Une prise en compte de l’opinion publique

En septembre, le président de la Commission européenne Jean-Claude Juncker avait annoncé son souhait que ces négociations, menées aussi avec l’Australie, puissent être conclues avant la fin de son mandat en 2019.

« Je ne crois pas que l’avenir de l’Union européenne soit dans la fermeture et l’absence d’accords commerciaux nouveaux », déclare Emmanuel Macron. Mais il faut prendre en compte les opinions publiques, qui « ne comprennent et n’acceptent plus que nous puissions négocier des accords commerciaux qui puissent être incohérents avec les politiques que nous menons ».

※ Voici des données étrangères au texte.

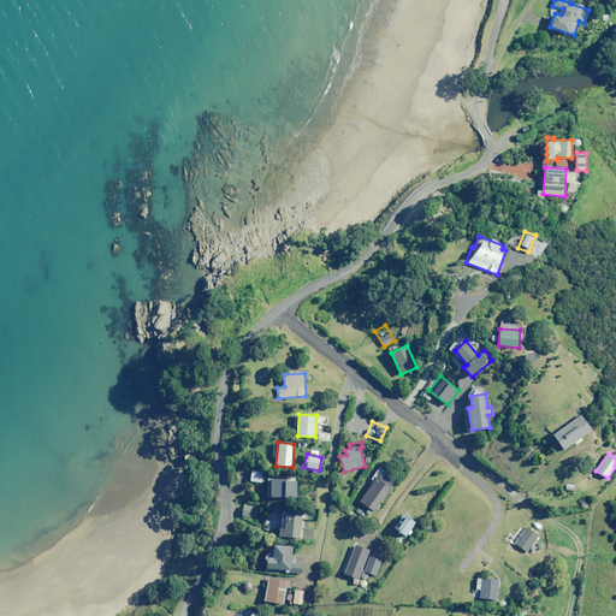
[(396,480),(380,469),(359,502),(368,508),(366,513),(369,515),(373,511),(374,513),(377,509),(378,510),(380,507),(379,505),(396,480)]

L’agriculture prise en compte

« Les accords à venir doivent être cohérents […] avec le modèle social que défend l’Europe, avec des engagements environnementaux et sanitaires », notamment dans l’agriculture, précise le président.

Avec la Nouvelle-Zélande, « nous avons une vision commune de ce que doivent être les nouveaux accords commerciaux », souligne-t-il.

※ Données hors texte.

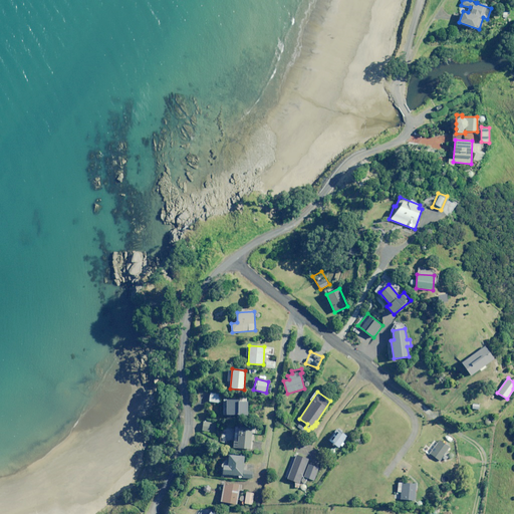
[(220,395),(210,394),(209,402),(219,403),(220,395)]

Jacinda Ardern, issue du Parti travailliste et au pouvoir depuis l’automne 2017, insiste également sur la nécessité de « renforcer la confiance de l’opinion » sur ces accords. « Les préoccupations en Nouvelle-Zélande rejoignent celles de l’Europe », selon elle.

Agroalimentaire fortement présent dans les échanges

Le commerce bilatéral franco néo-zélandais s’est établi à 913 millions d’euros en 2016, légèrement à l’avantage de la France (aéronautique, machines industrielles, agroalimentaire). Les produits agroalimentaires (viandes, lait, pêche…) représentent la moitié des exportations néo-zélandaises vers la France.